Quand les médecins risquent la fourrière après une visite à domicile…

Jean-Bernard Gervais

Auteurs et déclarations

7 octobre 2016

Paris, France — « Nous avions droit jusqu’à présent à une certaine tolérance, mais maintenant c’est fini, et de manière brutale », se désole le Dr Yannick Frezet, de la CSMF Jeunes médecins, qui a publié mi-septembre un communiqué pour dénoncer les stationnements payants dans les grandes villes.

Payer pour stationner

« À l’heure où de nombreuses municipalités s’inquiètent du manque de médecins libéraux et du vieillissement de la population, une épidémie de mesures voulant réglementer le stationnement des médecins apparait », regrette ce syndicat. Car depuis près d’un demi-siècle, rappelle la CSMF, la mise en exposition du Caducée dans le véhicule du professionnel de santé permet d’éviter les contraventions. Ce n’est plus le cas depuis deux ans. Des arrêtés municipaux ont remis en cause ce principe. Qu’il s’agisse de Paris, Lille, Lyon, Pau… les mairies demandent maintenant aux médecins de payer pour pouvoir stationner.

À Lille, Martine Aubry avait imposé un forfait annuel de 750 euros, qui est finalement tombé à 300 euros en janvier dernier, nous informe le Dr Julie Mazet de la CSMF, après que les médecins nordistes aient élevé de la voix. À Troyes, le maire François Baroin a finalement accordé des stationnements gratuits mais seulement pendant certaines plages horaires, entre 9 heures et 10h30 et de 17h30 à 19h00, ce qui exclut les visites en urgence. Limoges propose un forfait mensuel de 40 euros, tandis que le maire de Pau, un certain François Bayrou, a décidé, après la grogne des médecins de sa ville, de diviser par deux le forfait de stationnement, qui passe ainsi de 100 à 50 euros.

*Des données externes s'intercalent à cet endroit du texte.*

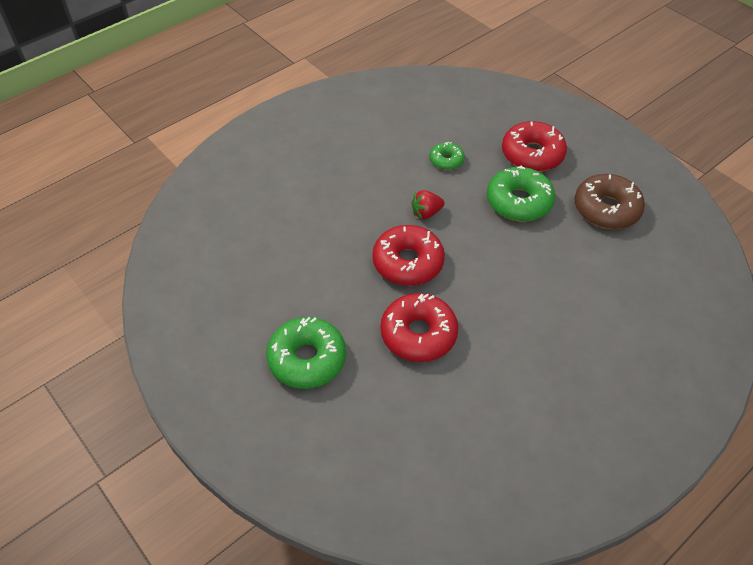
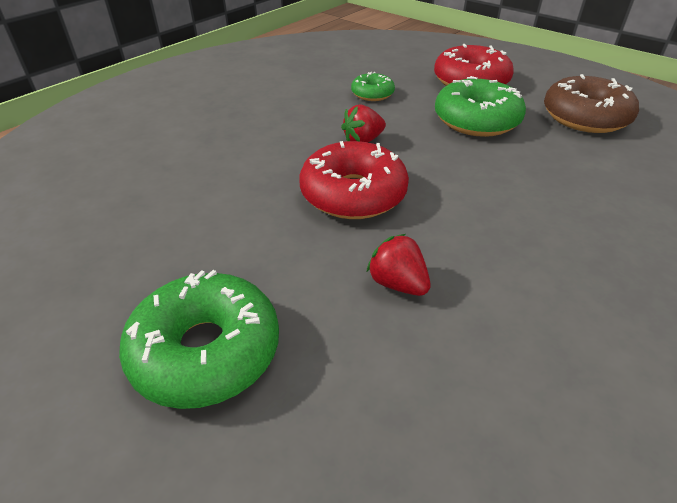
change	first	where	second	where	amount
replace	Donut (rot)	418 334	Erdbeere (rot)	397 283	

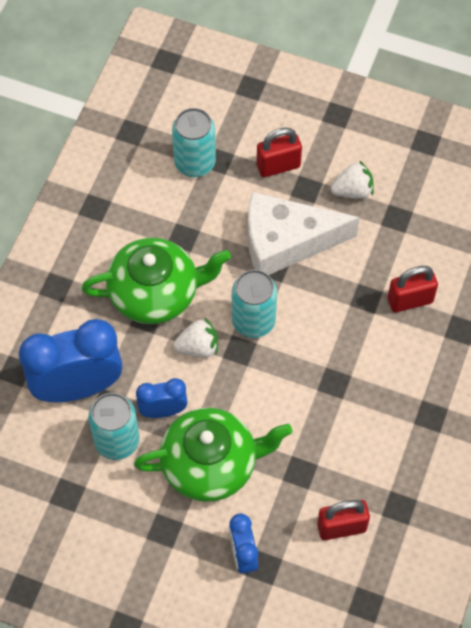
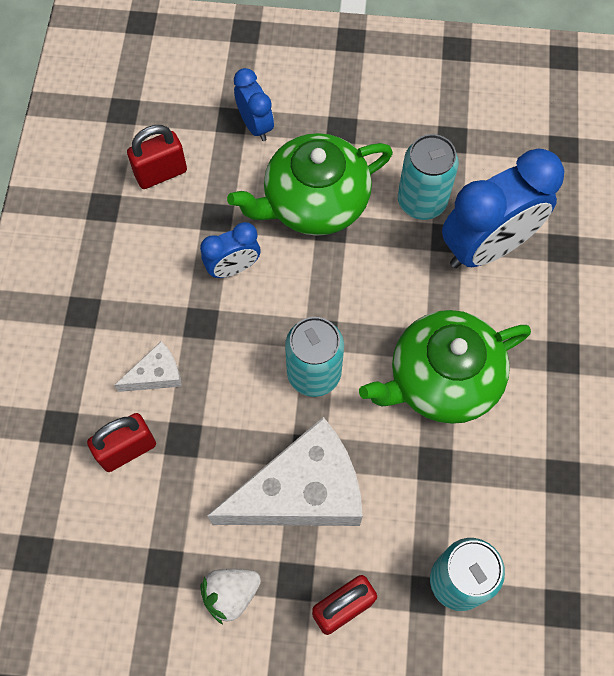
change	first	where	second	where	amount
move	Wecker (blau)	163 411		233 268	
delete	Erdbeere (weiß)	198 347			
insert			Käse (weiß)	156 374	

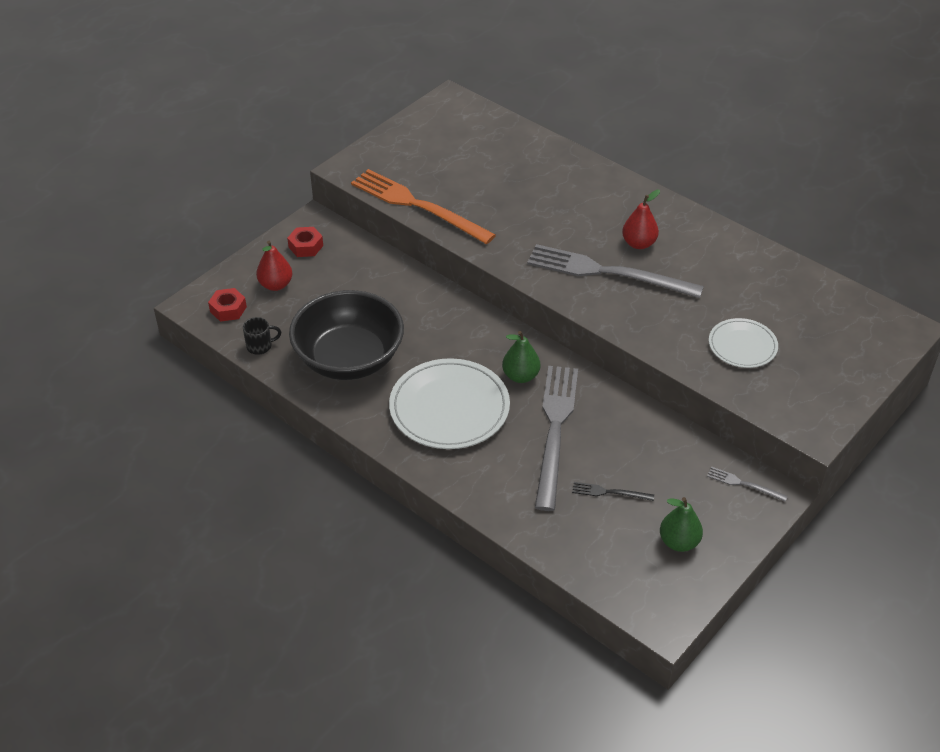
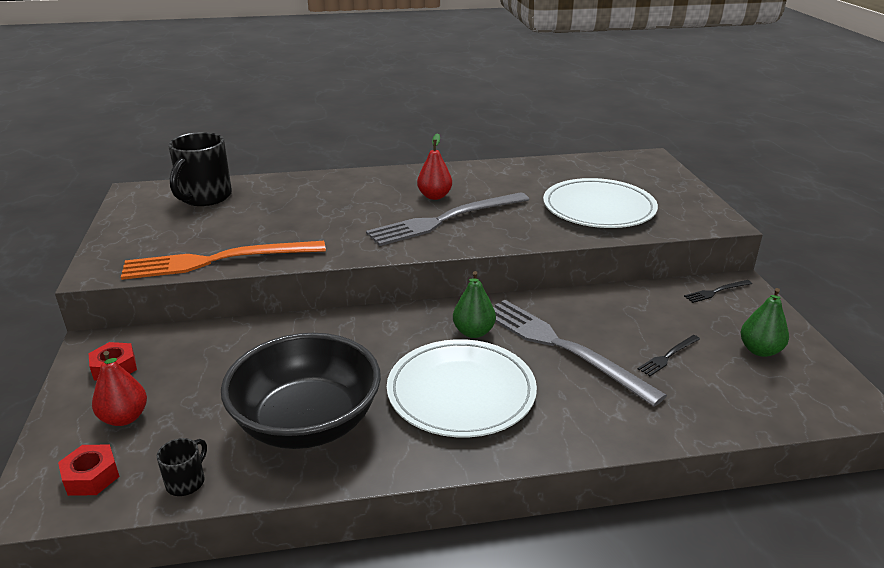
change	first	where	second	where	amount
recolor	Gabel (grau)	743 484	Gabel (schwarz)	716 292	
resize	Teller (weiß)	742 346		598 208	x1.75
insert			Tasse (schwarz)	204 197	

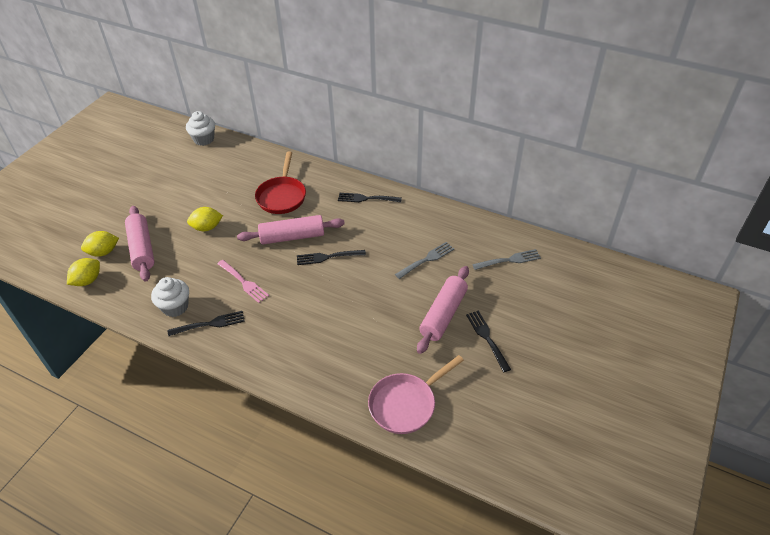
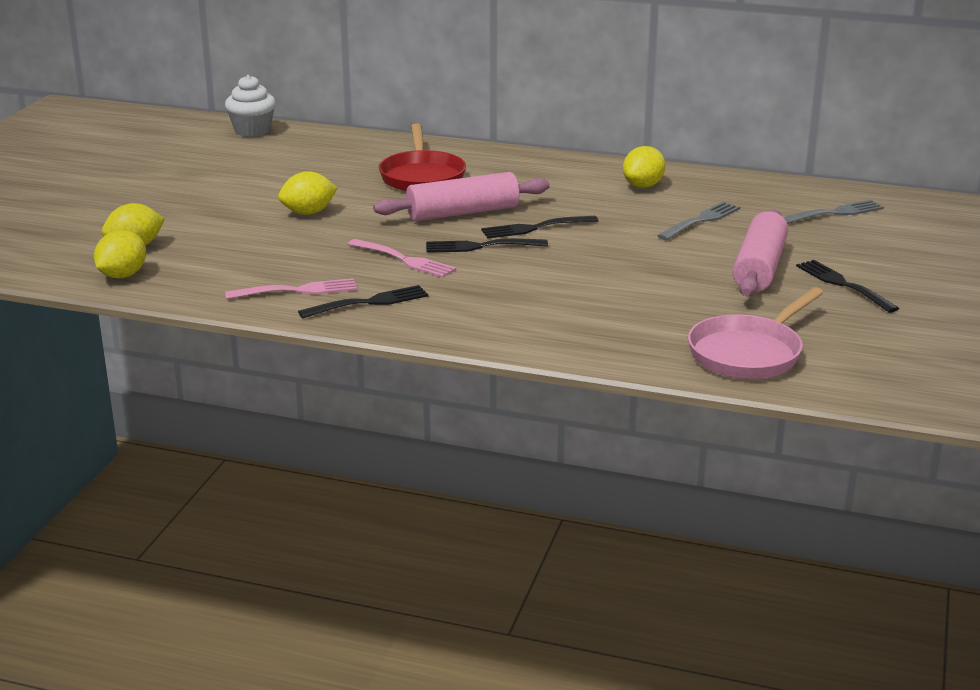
change	first	where	second	where	amount
delete	Nudelholz (rosa)	142 249			
replace	Muffin (weiß)	175 307	Gabel (rosa)	297 290	
move	Gabel (schwarz)	366 198		480 246	
insert			Zitrone (gelb)	643 186	

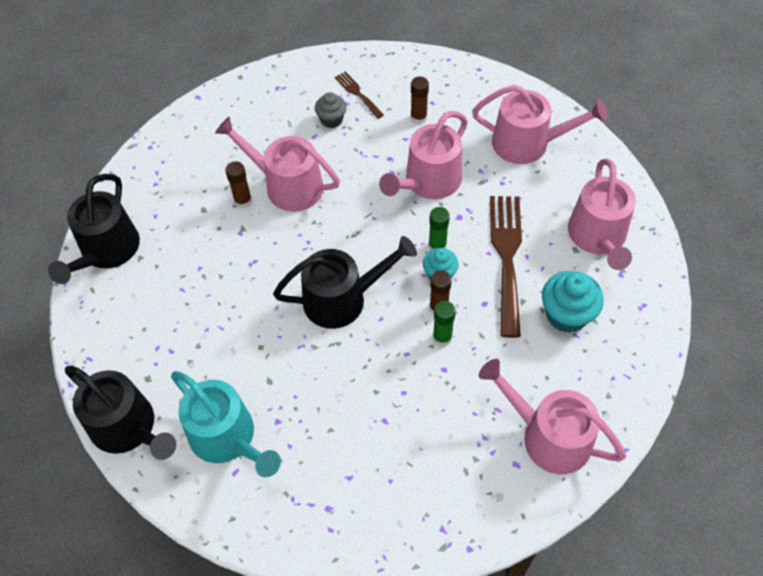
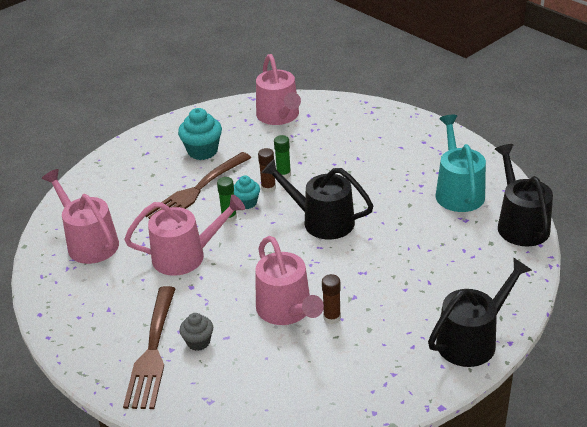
change	first	where	second	where	amount
resize	Gabel (braun)	357 93		152 352	x2.04
delete	Klebestift (braun)	418 118			
delete	Gießkanne (rosa)	598 237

Situation complexe à Paris

Reste Paris, où « la situation est complexe : préfecture et mairie se renvoient la balle des verbalisations depuis un an… ». Car si le problème est soulevé maintenant, la décision "politique" municipale a souvent été prise il y a plusieurs mois, voire deux ou trois années. En l’occurrence, à Paris, la décision date de 2015. Il s’agit d’une délibération de la voirie et des déplacements. La mairie de Paris se proposait d’intégrer les professionnels de santé (médecins, infirmiers, kinésithérapeutes...) dans le dispositif "professionnel mobile à Paris". Contre une carte d’adhésion de 240 euros l’année, le professionnel qui en est équipé peut prétendre à des tarifs de 0,50 euros l’heure de stationnement. Mais plutôt que d’alléger la facture de stationnement desdits professionnels, cette décision les a alourdit, comme le faisait remarquer le groupe UDI-Modem ainsi que Les Républicains en février 2016 dans un vœu à la mairie : « Considérant ainsi que la carte « Sésame soins à domicile » (d’un coût de 90 euros) s’est vue remplacer par la carte de stationnement « professionnel mobile » (d’un coût de 240 euros), doublée d’une taxe de stationnement d’un maximum de 7 heures consécutives, à raison de « 50 centimes d’euros par heure, d’une durée non fractionnable ».